= Ziyoutan =

Chinese newspaper supplement (1911–1935)

Ziyoutan (自由談 (random talk' or 'free talk)) was a literary supplement to the Shanghai newspaper Shen Bao published from 1911 to 1935.
==History==
In 1911, Xi Zipei, the editor of the popular Shanghai newspaper Shen Bao, invited his friend and fellow journalist Wang Dungen (王鈍根) to establish a literary supplement for the newspaper. Debuting in August of that year, the supplement was dubbed Ziyoutan (自由談 (random talk' or 'free talk)).Shen Bao intended for the supplement to enter into the growing market for entertainment-based periodicals. Generally located at the back of the newspaper, literary supplements became a common feature for Chinese newspapers during the early-20th century, and gave a space for prominent writers to share their work and discourse with one another. Xi and Tong Ailou (童愛樓), an obscure writer of popular fiction, served as the supplement's first editors.

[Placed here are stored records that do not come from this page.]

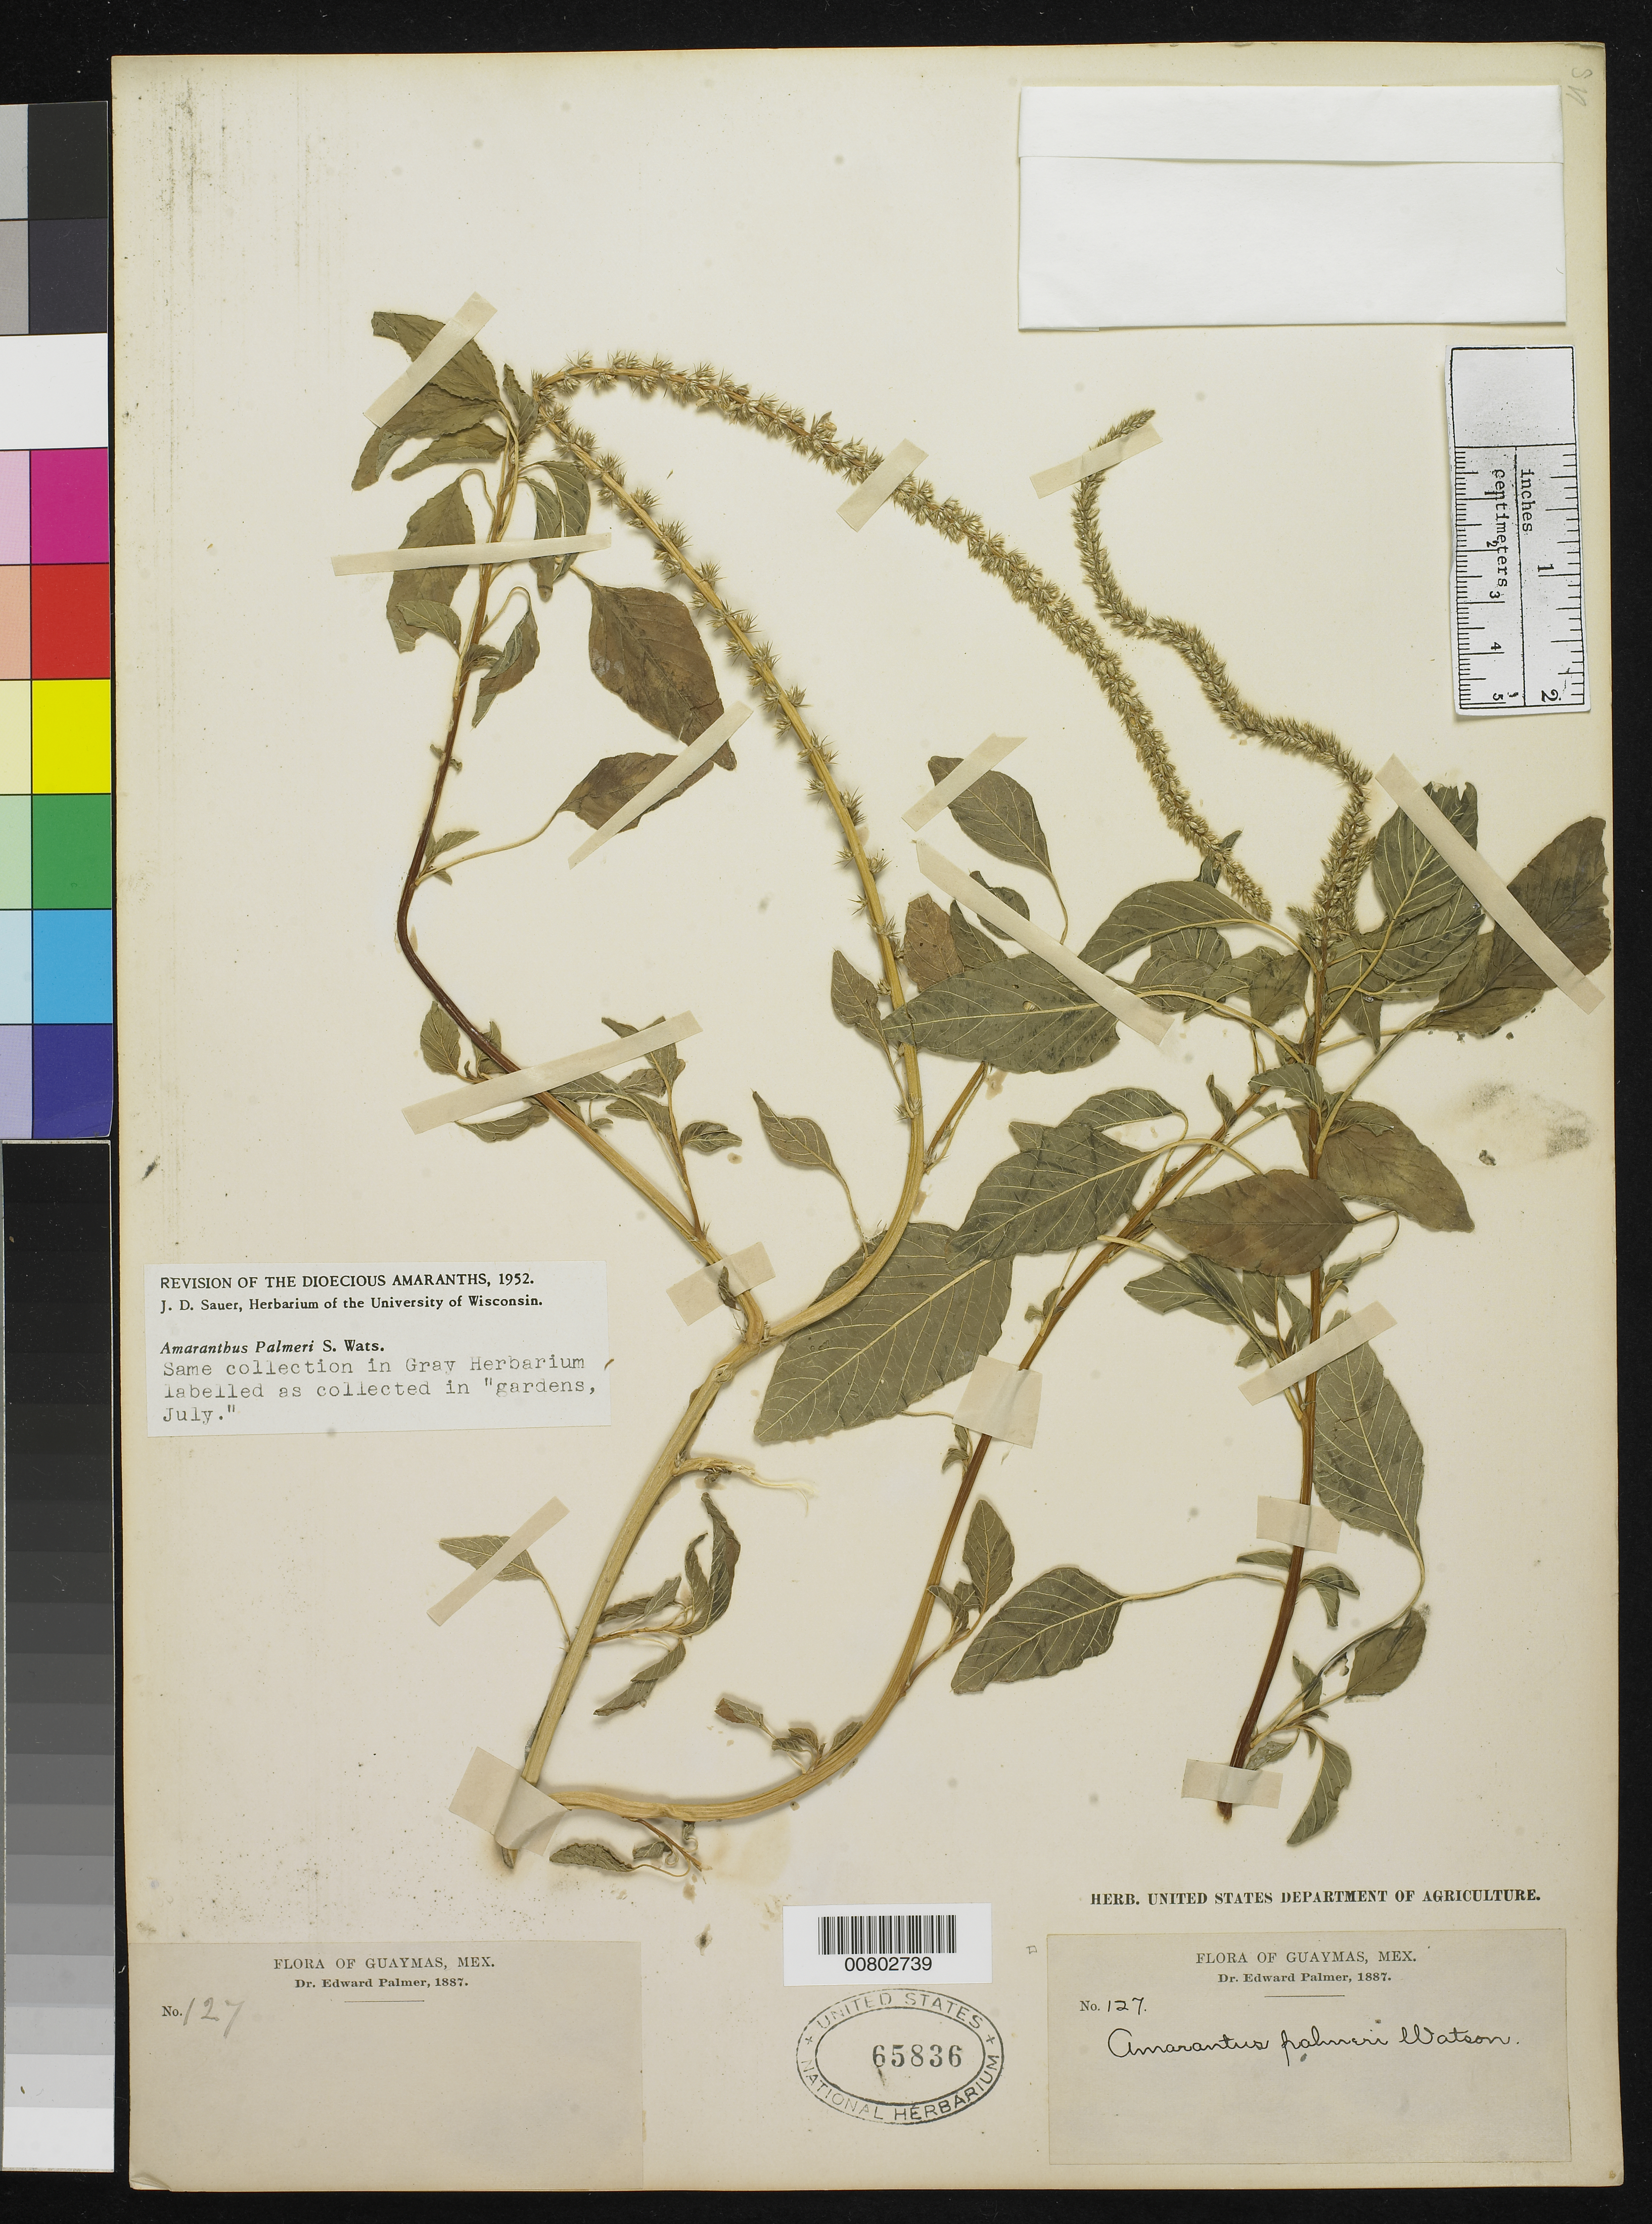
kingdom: Plantae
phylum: Tracheophyta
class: Magnoliopsida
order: Caryophyllales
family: Amaranthaceae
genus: Amaranthus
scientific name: Amaranthus palmeri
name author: S. Watson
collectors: E. Palmer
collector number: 127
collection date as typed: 1887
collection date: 1887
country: Mexico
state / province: Sonora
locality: Guaymas, Sonora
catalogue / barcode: US 65836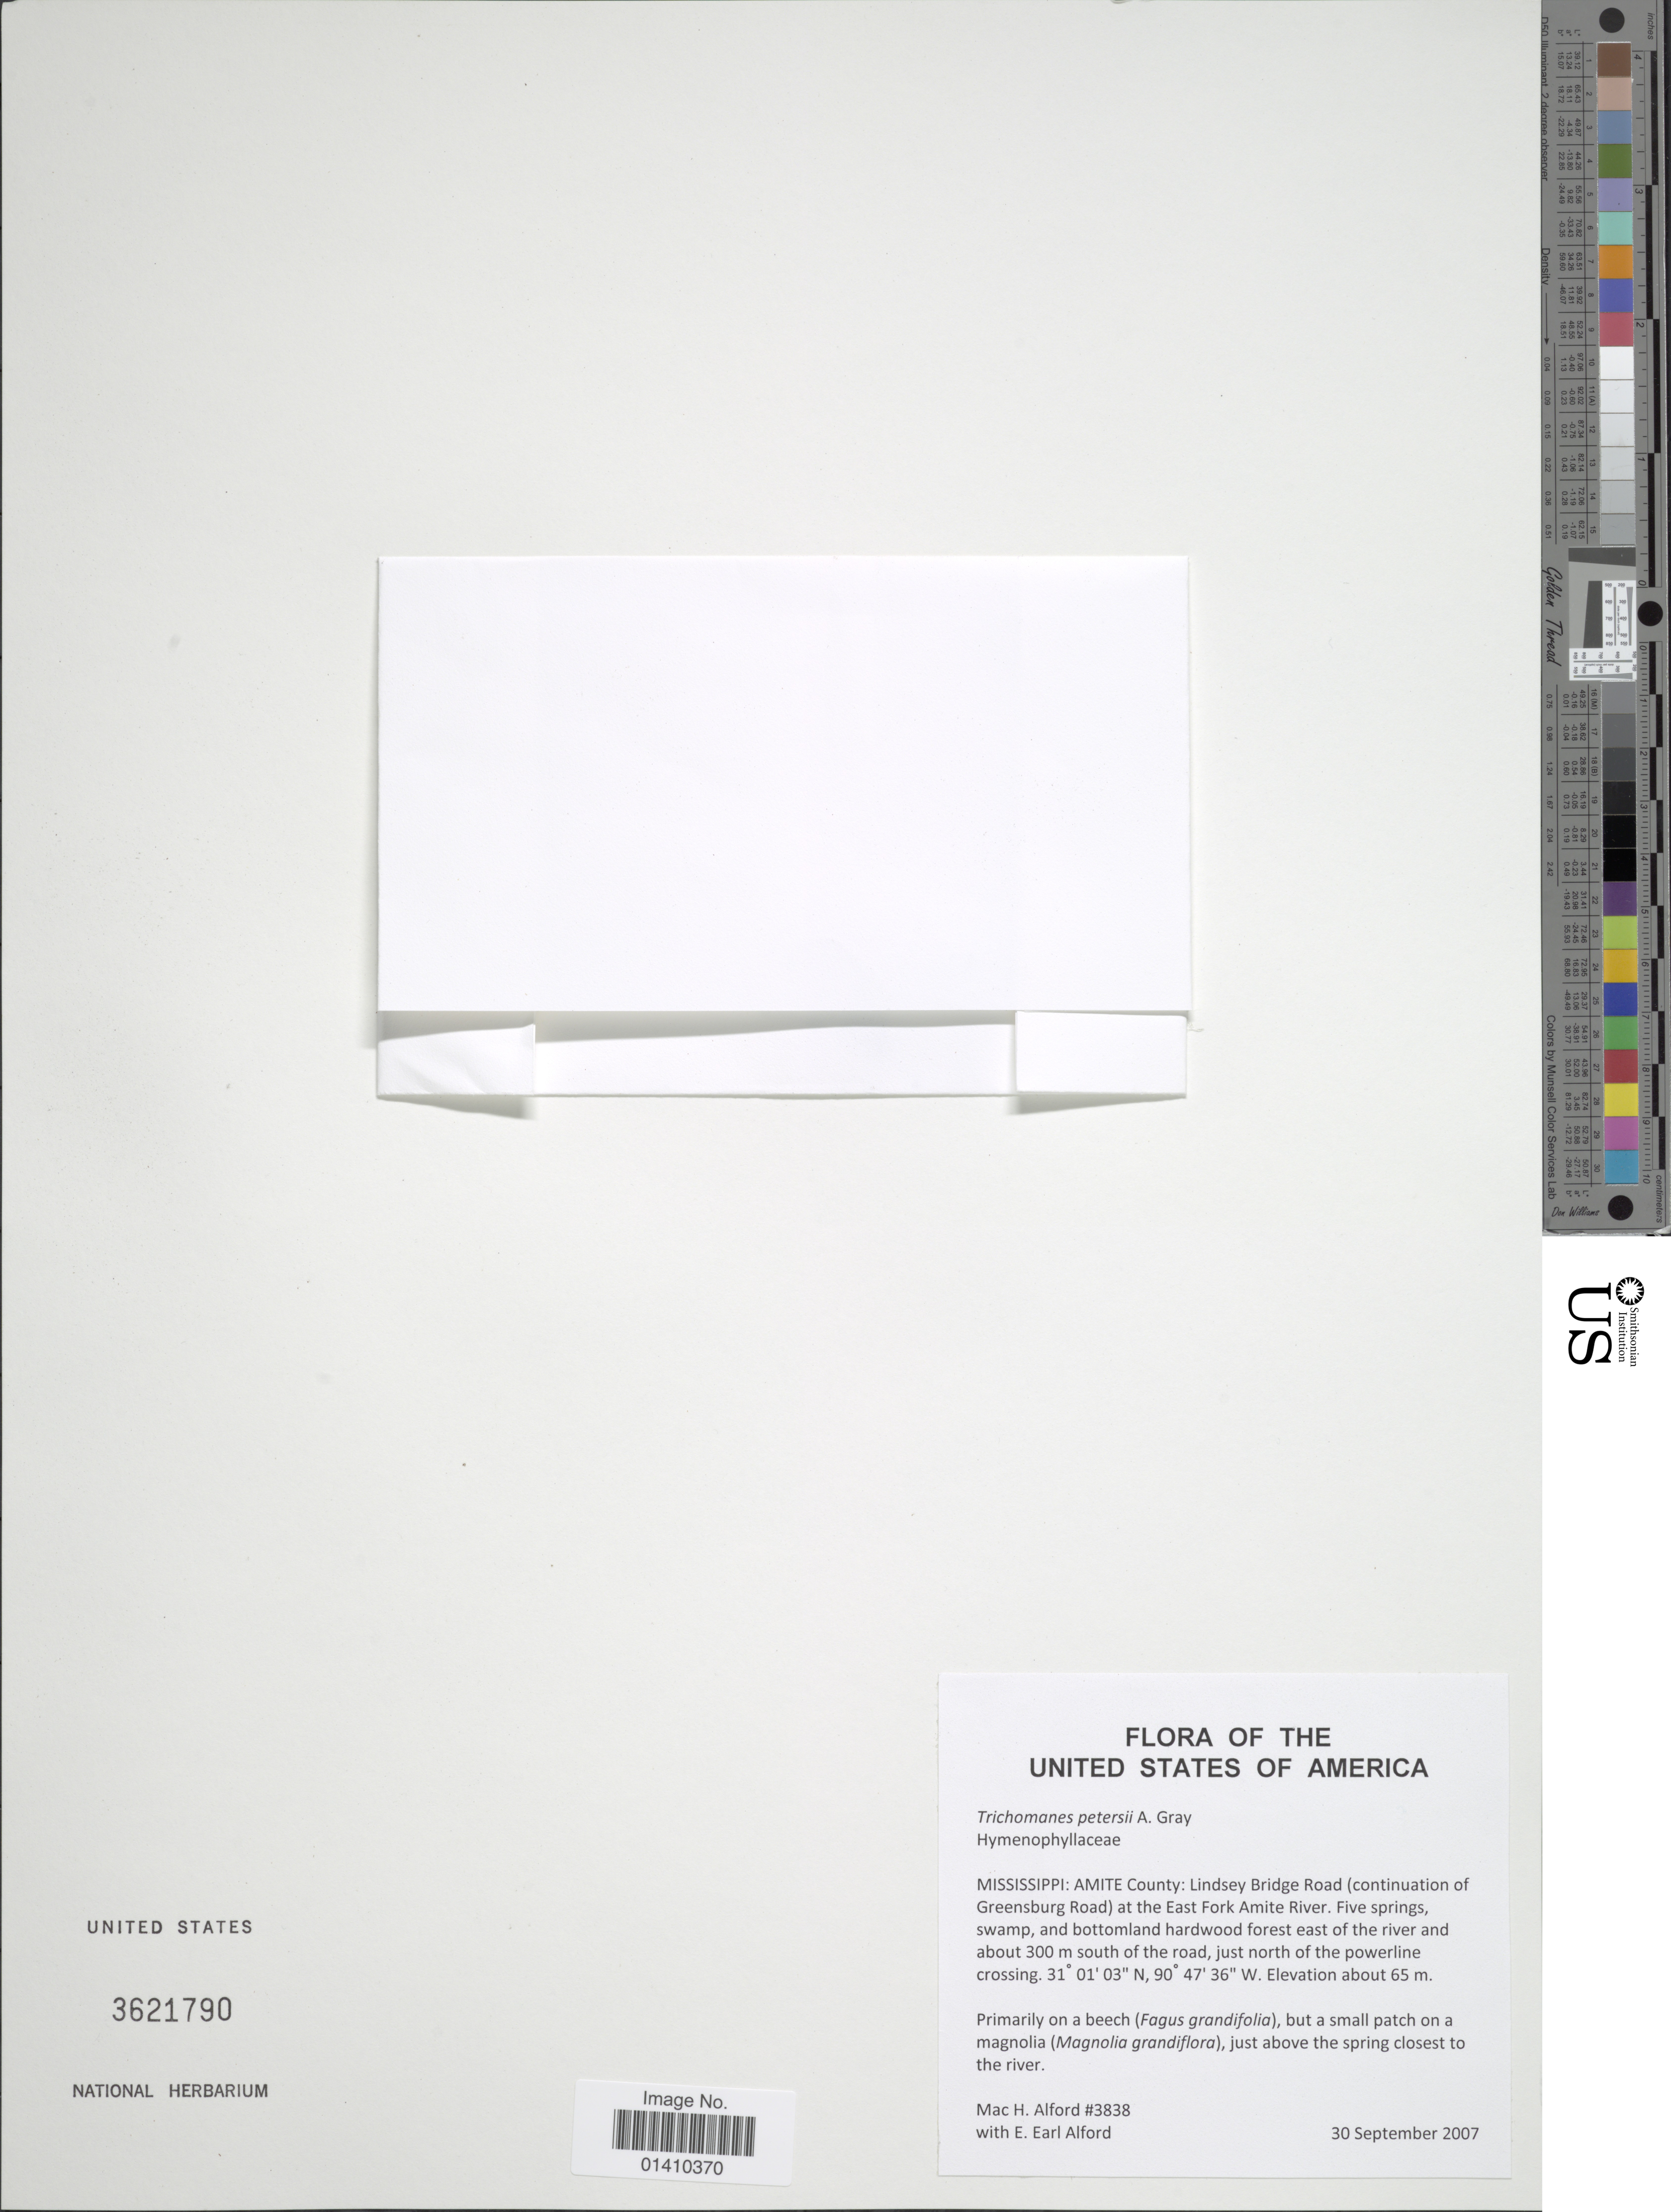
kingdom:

In September 1913, while still working for Shen Bao, Wang began publishing a journal titled Liberty Magazine (自由談 (Zìyóu zázhì)), claiming that he had received too many "brilliant specimens of writing" to include within the supplement alone. Much of Liberty Magazine consisted of republications from Ziyoutan, with about half of the entries credited to Xi and Tong. This magazine proved popular with readers, and after two issues Wang renamed it to Pastime Magazine (遊戲雜誌 (Youxi zazhi)). He soon left Shen Bao to focus on the journal full time.

After Wang left Shen Bao, his friend Chen Diexian took over as the editor of the Ziyoutan supplement. Chen hired one of his sons, Chen Xiaodie, as a staff writer, and published contributions from another son, Chen Cidie. Chen later left the magazine to focus on his business ventures, and was replaced with Zhou Shoujuan, a novelist and bonsai expert.

In December 1932, Shen Bao manager Shi Liangcai revamped the supplement, replacing Zhou with the young editor Li Liewen. Shi was impressed by Li's literary knowledge and his lack of previous political involvement. Under Li's editorship, the supplement moved away from the 'Mandarin Duck and Butterfly' (a style of Chinese genre fiction) which had previously defined it, gaining it significant acclaim within the literary world and increasing its readership. The supplement ran until October 1935, when it was discontinued.